The scatter layer using all players reinforces earlier findings: The distribution of played_hours is highly right-skewed, meaning that most players record very low total hours, while a relatively small number log extremely high values. There is substantial vertical spread at each experience level, highlighting large individual differences in engagement even among players with similar experience. Despite this noise, there is a clear overall positive relationship between experience and gameplay hours, with regular and amateur players tending to have higher total playtime on average. Because all observations are included, clusters and density at low playtime values become more evident, emphasizing just how concentrated the majority of players are near zero hours.

## Discussion 
**Summary of Findings**

This analysis found that player experience level is a strong predictor of total gameplay time, with notable differences between experience categories. While higher experience generally corresponded with increased engagement, the Amateur experience group (2) had the highest average playtime among all categories, exceeding even Veteran and Pro players. This suggests that engagement does not increase strictly monotonically with experience level; instead, players in the Amateur stage may represent a peak period of gameplay activity. Across all groups, gameplay hours were highly right-skewed, with most players recording minimal playtime and a small number logging extremely high values. This variability contributed to a cross-validated Root Mean Squared Prediction Error of approximately 16.03 hours, even for the best-performing KNN model (K = 39), indicating that individual playtime remains difficult to predict precisely.

**Comparison to Expectations**

This result was partially expected but also somewhat surprising. It was anticipated that engagement would increase with rising experience; however, the finding that Amateur players exhibited the greatest playtime suggests that engagement may peak during the middle stages of skill development rather than at the highest levels. This aligns with behavior seen in many gaming communities, where players are most active during skill-building phases and may reduce playtime once they reach advanced mastery or specific personal goals. 

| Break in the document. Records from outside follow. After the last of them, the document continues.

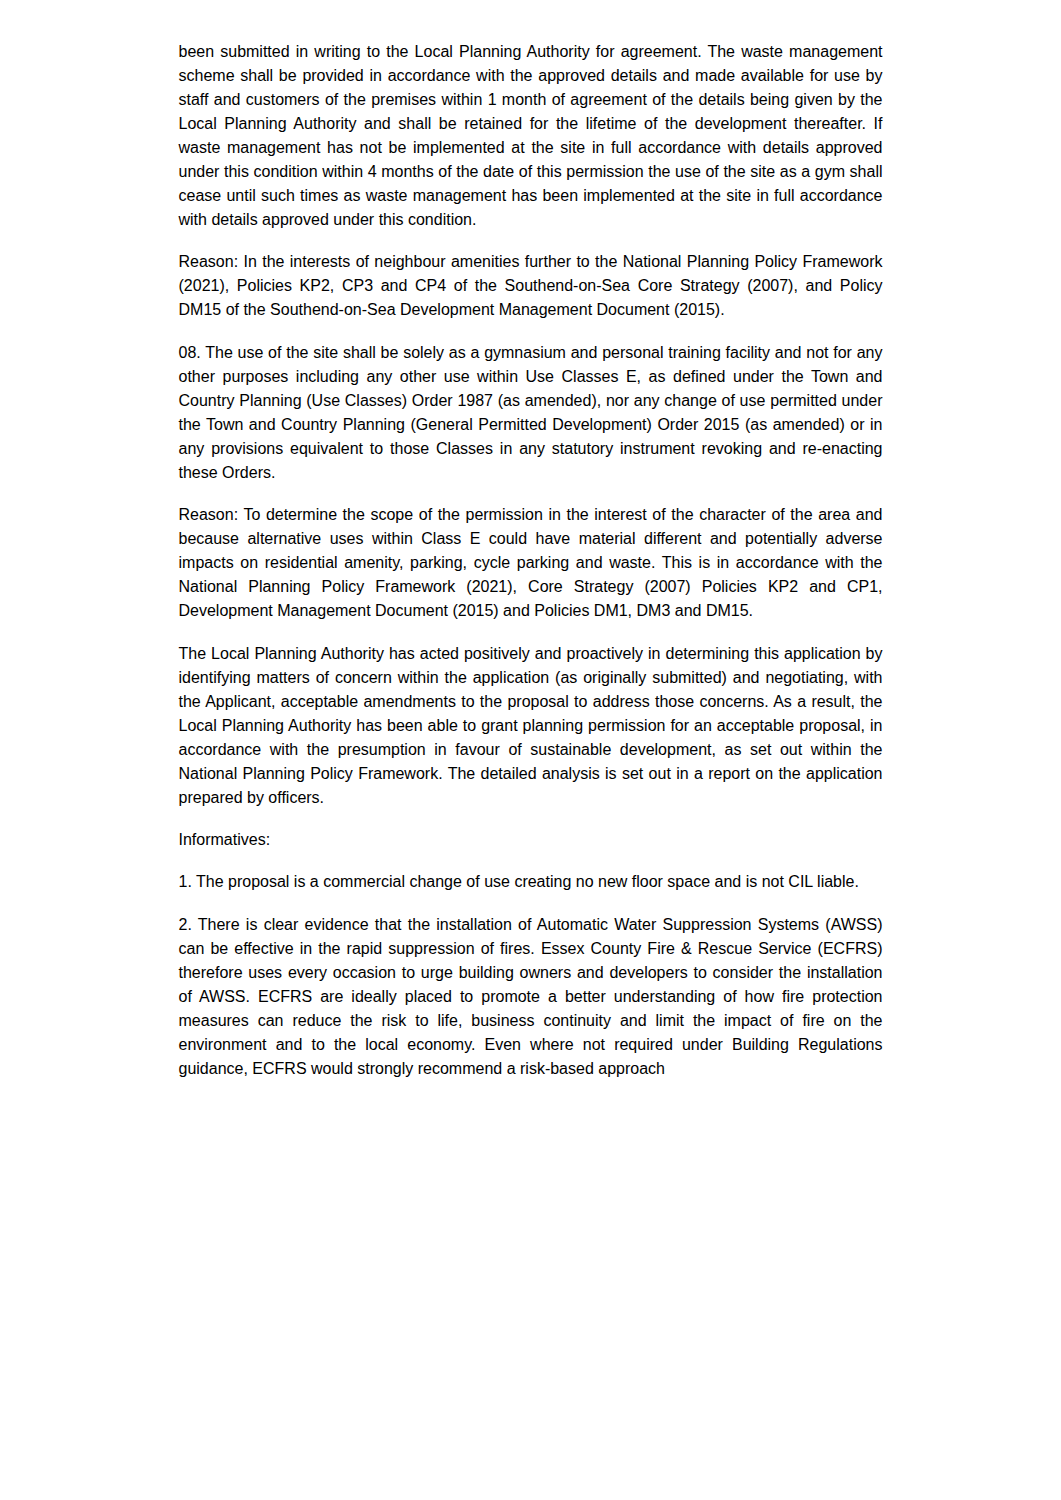been submitted in writing to the Local Planning Authority for agreement. The waste management scheme shall be provided in accordance with the approved details and made available for use by staff and customers of the premises within 1 month of agreement of the details being given by the Local Planning Authority and shall be retained for the lifetime of the development thereafter. If waste management has not be implemented at the site in full accordance with details approved under this condition within 4 months of the date of this permission the use of the site as a gym shall cease until such times as waste management has been implemented at the site in full accordance with details approved under this condition.
Reason: In the interests of neighbour amenities further to the National Planning Policy Framework (2021), Policies KP2, CP3 and CP4 of the Southend-on-Sea Core Strategy (2007), and Policy DM15 of the Southend-on-Sea Development Management Document (2015).
08. The use of the site shall be solely as a gymnasium and personal training facility and not for any other purposes including any other use within Use Classes E, as defined under the Town and Country Planning (Use Classes) Order 1987 (as amended), nor any change of use permitted under the Town and Country Planning (General Permitted Development) Order 2015 (as amended) or in any provisions equivalent to those Classes in any statutory instrument revoking and re-enacting these Orders.
Reason: To determine the scope of the permission in the interest of the character of the area and because alternative uses within Class E could have material different and potentially adverse impacts on residential amenity, parking, cycle parking and waste. This is in accordance with the National Planning Policy Framework (2021), Core Strategy (2007) Policies KP2 and CP1, Development Management Document (2015) and Policies DM1, DM3 and DM15.
The Local Planning Authority has acted positively and proactively in determining this application by identifying matters of concern within the application (as originally submitted) and negotiating, with the Applicant, acceptable amendments to the proposal to address those concerns. As a result, the Local Planning Authority has been able to grant planning permission for an acceptable proposal, in accordance with the presumption in favour of sustainable development, as set out within the National Planning Policy Framework. The detailed analysis is set out in a report on the application prepared by officers.
Informatives:
1. The proposal is a commercial change of use creating no new floor space and is not CIL liable.
2. There is clear evidence that the installation of Automatic Water Suppression Systems (AWSS) can be effective in the rapid suppression of fires. Essex County Fire & Rescue Service (ECFRS) therefore uses every occasion to urge building owners and developers to consider the installation of AWSS. ECFRS are ideally placed to promote a better understanding of how fire protection measures can reduce the risk to life, business continuity and limit the impact of fire on the environment and to the local economy. Even where not required under Building Regulations guidance, ECFRS would strongly recommend a risk-based approach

**Potential Impacts of These Findings**

The identification of Amateur players as the most engaged group has several practical implications:
- Retention strategies could focus on supporting players during the transition from Regular to Amateur to sustain peak engagement.
- Game content and challenges could be tailored to target Amateur-level skill development, where players may be most motivated to improve.
- Recruitment for gameplay data collection could prioritize Amateur players, as they appear likely to generate the largest gameplay volumes.
- Predictive models can use experience as a key feature while acknowledging that peak engagement may occur at intermediate rather than maximum experience levels.

**Future Directions**

These findings lead to several future research questions:
- Why does engagement peak at the Amateur level rather than at Veteran or Pro levels?
- Are Amateur players experiencing higher motivation, progression goals, or community involvement compared to other groups?
- Would adding measures such as session frequency, achievement completion, or social gameplay features better explain this pattern?
- Does the engagement peak persist across time, or does it differ for newer player cohorts?

Exploring these questions could deepen understanding of player engagement cycles and further enhance predictive modeling accuracy.

## Works Cited
Pacific Laboratory for Artificial Intelligence (PLAI). “Blocked.” Plaicraft.ai, 2025, www.plaicraft.ai. Accessed 3 Dec. 2025.